Tugas Kerja
Periksa apakah tiap pernyataan berikut sesuai dengan teks tentang tanaman rekayasa genetika. Jawab ya atau tidak untuk masing-masing, lalu kutip kata-kata penentu dari teks tanpa diubah.
1. Metode senjata gen sangat berguna pada spesies monokotil seperti jagung dan padi.
2. Partikel emas atau wolfram yang dilapisi DNA berdiameter kira-kira dua milimeter.
3. Anggota masyarakat lebih mungkin daripada para ilmuwan untuk menganggap makanan hasil modifikasi genetik aman.

Potongan Teks
-=-=-
Ada konsensus ilmiah [27][28][29][30] bahwa makanan yang tersedia saat ini yang berasal dari tanaman rekayasa genetika tidak menimbulkan risiko lebih besar bagi kesehatan manusia daripada makanan konvensional,[31][32][33][34][35] tetapi setiap makanan rekayasa genetika perlu diuji kasus per kasus sebelum diperkenalkan.[36][37] Meskipun demikian, anggota masyarakat jauh lebih kecil kemungkinannya dibandingkan para ilmuwan untuk menganggap makanan yang dimodifikasi secara genetik sebagai makanan yang aman.[38][39][40][41] Status hukum dan peraturan makanan yang dimodifikasi secara genetik bervariasi di setiap negara, dengan beberapa negara melarang atau membatasinya, dan yang lain mengizinkannya dengan tingkat regulasi yang sangat berbeda.[42][43][44][45] Masih ada kekhawatiran masyarakat terkait keamanan pangan, regulasi, pelabelan, dampak lingkungan, metode penelitian, dan fakta bahwa beberapa benih rekayasa genetika tunduk pada hak kekayaan intelektual yang dimiliki oleh perusahaan.[46]

Cara modern untuk merekayasa tanaman secara genetik sunting

Modifikasi genetik telah menjadi penyebab banyak penelitian genetika tanaman modern dan juga telah menyebabkan pengurutan banyak genom tanaman. Saat ini ada dua prosedur utama untuk mengubah gen dalam organisme: metode "Senjata gen" dan metode ‘’Agrobacterium’’.

Metode "senjata gen" sunting

Metode senjata gen juga disebut sebagai "biolistik" (balistika menggunakan komponen biologis). Teknik ini digunakan untuk transformasi in vivo (dalam organisme hidup) dan sangat berguna pada spesies monokotil seperti jagung dan padi. Pendekatan ini secara harfiah menembakkan gen ke dalam sel tumbuhan dan kloroplas sel tumbuhan. DNA dilapisi pada partikel kecil emas atau wolfram dengan diameter kira-kira dua mikrometer. Partikel ditempatkan di ruang vakum dan jaringan tanaman yang akan direkayasa ditempatkan di bawah ruang. Partikel didorong dengan kecepatan tinggi menggunakan pulsa pendek gas helium bertekanan tinggi dan mengenai baffle mesh halus yang ditempatkan di atas jaringan sementara pelapisan DNA berlanjut ke sel atau jaringan target mana pun.
-=-=-
Baris Tersedia
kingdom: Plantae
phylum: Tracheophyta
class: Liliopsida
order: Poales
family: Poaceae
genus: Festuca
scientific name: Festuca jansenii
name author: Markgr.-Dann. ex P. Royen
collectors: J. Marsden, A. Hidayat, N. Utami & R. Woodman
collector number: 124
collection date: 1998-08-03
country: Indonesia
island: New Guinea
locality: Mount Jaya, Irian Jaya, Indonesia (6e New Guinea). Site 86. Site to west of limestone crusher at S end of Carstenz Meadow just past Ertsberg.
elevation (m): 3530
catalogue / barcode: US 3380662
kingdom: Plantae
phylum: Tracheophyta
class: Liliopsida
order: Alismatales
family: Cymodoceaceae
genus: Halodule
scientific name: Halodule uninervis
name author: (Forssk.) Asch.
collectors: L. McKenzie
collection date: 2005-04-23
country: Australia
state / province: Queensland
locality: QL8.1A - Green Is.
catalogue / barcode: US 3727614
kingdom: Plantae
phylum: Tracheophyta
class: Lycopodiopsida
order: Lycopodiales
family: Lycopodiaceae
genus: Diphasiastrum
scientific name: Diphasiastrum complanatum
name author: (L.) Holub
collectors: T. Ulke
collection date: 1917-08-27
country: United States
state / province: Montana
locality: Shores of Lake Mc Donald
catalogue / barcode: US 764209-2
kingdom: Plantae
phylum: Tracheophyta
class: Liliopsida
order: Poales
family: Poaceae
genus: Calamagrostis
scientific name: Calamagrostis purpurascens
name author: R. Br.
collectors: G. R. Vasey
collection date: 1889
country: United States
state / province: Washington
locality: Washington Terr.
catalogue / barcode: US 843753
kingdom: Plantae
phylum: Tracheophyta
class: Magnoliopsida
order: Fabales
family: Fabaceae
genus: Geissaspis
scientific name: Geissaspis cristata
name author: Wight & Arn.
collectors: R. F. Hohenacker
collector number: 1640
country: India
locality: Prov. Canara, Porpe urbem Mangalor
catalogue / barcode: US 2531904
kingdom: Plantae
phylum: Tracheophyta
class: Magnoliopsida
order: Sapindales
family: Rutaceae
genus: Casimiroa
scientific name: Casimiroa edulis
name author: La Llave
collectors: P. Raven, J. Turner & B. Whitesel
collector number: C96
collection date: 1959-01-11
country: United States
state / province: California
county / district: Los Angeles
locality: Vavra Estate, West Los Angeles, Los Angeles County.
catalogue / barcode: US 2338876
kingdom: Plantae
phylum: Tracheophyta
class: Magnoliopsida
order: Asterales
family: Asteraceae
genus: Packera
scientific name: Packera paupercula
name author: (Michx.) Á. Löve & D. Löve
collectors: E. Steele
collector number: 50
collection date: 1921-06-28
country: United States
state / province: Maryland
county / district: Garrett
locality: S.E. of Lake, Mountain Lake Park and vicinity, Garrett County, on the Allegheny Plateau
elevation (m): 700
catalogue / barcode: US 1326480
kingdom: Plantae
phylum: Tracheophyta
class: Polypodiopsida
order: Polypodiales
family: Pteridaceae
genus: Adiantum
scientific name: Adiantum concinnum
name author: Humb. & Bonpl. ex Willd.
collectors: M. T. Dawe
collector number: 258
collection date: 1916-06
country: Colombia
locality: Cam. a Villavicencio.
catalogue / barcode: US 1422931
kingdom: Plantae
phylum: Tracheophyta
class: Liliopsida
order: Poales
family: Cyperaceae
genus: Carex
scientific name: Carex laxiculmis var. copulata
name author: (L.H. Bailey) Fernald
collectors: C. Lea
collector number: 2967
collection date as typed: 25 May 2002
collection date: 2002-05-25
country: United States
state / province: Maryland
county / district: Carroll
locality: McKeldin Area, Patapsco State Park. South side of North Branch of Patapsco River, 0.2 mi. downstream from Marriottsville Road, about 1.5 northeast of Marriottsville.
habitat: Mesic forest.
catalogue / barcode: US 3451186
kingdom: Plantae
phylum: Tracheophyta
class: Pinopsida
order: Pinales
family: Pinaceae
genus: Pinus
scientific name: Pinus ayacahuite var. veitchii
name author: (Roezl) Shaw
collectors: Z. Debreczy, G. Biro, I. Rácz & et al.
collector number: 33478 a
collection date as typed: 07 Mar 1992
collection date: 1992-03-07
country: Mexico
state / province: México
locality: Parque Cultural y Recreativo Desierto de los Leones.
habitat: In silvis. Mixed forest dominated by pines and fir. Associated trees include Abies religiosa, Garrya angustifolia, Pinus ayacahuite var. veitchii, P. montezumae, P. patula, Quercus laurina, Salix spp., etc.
-=-=-
Jawaban Latihan
1. Ya: "sangat berguna pada spesies monokotil seperti jagung dan padi".
2. Tidak: "dengan diameter kira-kira dua mikrometer".
3. Tidak: "anggota masyarakat jauh lebih kecil kemungkinannya dibandingkan para ilmuwan untuk menganggap makanan yang dimodifikasi secara genetik sebagai makanan yang aman".